> _EXTRACT TO READ_
____________
# Salt Water Newbie



## tigerdad30529 (Jul 12, 2017)

My son and I went and fished off a dock down here at new Smyrna beach this morning.
First time for both of us.
We caught a few pinfish and mangrove snapper.

But my question is:
What is this?


----------



## Fourfingers (Jul 12, 2017)

We call them needle fish but not for sure that's the correct name. They a nasty booger if they bite ya


----------



## Dustin Pate (Jul 12, 2017)

Needlefish/Houndfish


----------



## tigerdad30529 (Jul 12, 2017)

Thanks fellas!

It looked like a saltwater gar, but it's body was silky smooth, unlike a gar.


----------



## teethdoc (Jul 13, 2017)

Throw one of those pinfish out as bait and see what hits it.


----------



## tigerdad30529 (Jul 13, 2017)

Actually we did, then the other pin fish and snapper cleaned it to the bone like piranha. LOL

New to saltwater fishing, we were just off a dock down here, definitely do something different next year.


----------



## T-Boy (Jul 24, 2017)

tigerdad30529 said:


> Actually we did, then the other pin fish and snapper cleaned it to the bone like piranha. LOL
> 
> New to saltwater fishing, we were just off a dock down here, definitely do something different next year.



Rinse your reels really good after each trip. The saltwater doesn't like metal and moving parts. lol.


----------



## swamp hunter (Jul 24, 2017)

Dustin Pate said:


> Needlefish/Houndfish



Negative..Hound fish is really big and lives offshore.
They'll Skip like a Flying Fish will.
____________
> _WORK TO COMPLETE_
Give the username of every person who posted in the saltwater fishing thread above, listing each one once.

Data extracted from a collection
____________
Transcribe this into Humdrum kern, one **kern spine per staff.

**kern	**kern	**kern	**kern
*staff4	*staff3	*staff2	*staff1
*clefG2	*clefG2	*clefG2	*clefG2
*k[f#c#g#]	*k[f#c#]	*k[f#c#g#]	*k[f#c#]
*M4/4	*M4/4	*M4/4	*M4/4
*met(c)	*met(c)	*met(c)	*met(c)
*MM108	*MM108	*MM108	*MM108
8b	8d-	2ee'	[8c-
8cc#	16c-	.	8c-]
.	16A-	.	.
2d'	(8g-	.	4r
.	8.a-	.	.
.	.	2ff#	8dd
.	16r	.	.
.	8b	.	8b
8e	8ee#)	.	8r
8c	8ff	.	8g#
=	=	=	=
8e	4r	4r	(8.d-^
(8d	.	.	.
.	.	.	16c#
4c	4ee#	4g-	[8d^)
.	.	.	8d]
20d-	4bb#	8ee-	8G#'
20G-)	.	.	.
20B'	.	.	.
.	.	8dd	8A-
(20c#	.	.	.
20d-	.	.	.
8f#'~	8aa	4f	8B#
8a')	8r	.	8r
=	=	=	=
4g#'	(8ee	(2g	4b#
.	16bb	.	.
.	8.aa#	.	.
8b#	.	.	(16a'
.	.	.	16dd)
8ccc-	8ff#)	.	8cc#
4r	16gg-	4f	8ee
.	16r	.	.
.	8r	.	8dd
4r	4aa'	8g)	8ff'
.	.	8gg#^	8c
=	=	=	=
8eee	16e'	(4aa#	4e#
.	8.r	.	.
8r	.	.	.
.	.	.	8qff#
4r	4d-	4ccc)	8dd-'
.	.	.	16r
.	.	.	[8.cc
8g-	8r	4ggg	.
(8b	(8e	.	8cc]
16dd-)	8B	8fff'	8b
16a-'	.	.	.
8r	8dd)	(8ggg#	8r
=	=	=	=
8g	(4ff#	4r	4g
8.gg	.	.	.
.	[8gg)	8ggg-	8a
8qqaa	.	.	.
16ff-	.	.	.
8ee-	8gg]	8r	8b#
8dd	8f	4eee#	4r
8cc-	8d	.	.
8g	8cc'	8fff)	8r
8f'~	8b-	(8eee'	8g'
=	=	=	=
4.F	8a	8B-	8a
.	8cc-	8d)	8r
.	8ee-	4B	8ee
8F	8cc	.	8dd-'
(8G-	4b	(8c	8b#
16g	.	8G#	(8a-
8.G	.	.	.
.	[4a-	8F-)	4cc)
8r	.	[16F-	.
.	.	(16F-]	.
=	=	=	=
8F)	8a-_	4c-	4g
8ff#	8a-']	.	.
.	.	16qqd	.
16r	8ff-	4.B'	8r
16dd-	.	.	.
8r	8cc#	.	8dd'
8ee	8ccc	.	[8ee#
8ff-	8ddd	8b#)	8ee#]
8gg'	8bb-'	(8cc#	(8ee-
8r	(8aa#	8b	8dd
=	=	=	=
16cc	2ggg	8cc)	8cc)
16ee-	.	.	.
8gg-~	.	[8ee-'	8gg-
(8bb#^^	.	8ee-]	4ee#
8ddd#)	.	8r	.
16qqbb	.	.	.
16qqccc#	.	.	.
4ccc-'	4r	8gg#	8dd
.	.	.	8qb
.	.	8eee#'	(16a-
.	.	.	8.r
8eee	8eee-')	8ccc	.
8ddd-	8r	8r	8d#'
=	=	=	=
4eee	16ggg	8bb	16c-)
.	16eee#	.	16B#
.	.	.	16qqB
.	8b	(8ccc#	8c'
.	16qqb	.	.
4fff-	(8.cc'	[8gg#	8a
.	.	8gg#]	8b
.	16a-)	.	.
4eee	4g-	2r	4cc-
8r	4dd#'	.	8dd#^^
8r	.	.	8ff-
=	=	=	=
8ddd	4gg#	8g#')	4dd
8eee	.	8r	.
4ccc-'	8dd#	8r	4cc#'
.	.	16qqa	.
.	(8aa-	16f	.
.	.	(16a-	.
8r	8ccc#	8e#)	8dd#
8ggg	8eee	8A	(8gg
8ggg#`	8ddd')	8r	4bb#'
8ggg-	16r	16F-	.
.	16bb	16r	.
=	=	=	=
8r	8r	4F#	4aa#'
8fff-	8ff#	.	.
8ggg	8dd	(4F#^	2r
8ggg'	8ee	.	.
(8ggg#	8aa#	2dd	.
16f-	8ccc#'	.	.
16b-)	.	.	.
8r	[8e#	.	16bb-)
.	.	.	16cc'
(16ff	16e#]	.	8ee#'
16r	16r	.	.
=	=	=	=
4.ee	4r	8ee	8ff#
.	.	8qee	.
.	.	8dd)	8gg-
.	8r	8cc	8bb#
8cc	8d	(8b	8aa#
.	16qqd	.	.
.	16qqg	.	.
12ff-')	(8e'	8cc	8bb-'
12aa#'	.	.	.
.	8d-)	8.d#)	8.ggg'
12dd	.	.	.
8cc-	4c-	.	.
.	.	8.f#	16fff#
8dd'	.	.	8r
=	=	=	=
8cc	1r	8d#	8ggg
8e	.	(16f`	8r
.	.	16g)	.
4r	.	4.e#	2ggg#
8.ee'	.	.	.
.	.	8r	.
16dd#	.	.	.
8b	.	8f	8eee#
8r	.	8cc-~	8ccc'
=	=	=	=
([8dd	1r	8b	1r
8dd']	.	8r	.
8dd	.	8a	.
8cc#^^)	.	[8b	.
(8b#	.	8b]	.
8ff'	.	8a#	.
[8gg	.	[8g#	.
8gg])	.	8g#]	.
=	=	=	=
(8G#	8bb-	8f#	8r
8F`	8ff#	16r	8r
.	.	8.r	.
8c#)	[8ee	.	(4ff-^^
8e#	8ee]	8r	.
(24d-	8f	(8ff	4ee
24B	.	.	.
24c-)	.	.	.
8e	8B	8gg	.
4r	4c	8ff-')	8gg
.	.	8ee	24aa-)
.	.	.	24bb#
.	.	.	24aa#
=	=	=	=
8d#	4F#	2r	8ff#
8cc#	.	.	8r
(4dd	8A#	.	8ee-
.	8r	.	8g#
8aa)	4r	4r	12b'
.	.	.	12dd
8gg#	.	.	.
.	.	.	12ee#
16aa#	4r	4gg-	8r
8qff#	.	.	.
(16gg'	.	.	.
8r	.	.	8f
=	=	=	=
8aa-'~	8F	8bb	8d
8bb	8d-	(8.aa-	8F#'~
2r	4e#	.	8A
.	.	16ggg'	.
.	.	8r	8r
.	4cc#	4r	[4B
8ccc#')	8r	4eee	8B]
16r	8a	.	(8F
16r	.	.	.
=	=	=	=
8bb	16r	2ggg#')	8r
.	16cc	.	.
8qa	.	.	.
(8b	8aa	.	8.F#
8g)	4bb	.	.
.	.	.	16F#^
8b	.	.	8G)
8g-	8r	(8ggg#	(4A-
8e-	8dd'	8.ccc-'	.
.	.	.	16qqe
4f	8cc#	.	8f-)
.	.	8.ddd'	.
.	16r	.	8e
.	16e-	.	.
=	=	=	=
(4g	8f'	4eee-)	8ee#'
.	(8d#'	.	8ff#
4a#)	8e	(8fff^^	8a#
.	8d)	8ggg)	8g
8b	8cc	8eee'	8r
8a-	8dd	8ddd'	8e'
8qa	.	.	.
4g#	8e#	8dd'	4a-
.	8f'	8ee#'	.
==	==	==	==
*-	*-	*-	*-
____________
> _EXERCISE RESPONSE_
tigerdad30529
Fourfingers
Dustin Pate
teethdoc
T-Boy
swamp hunter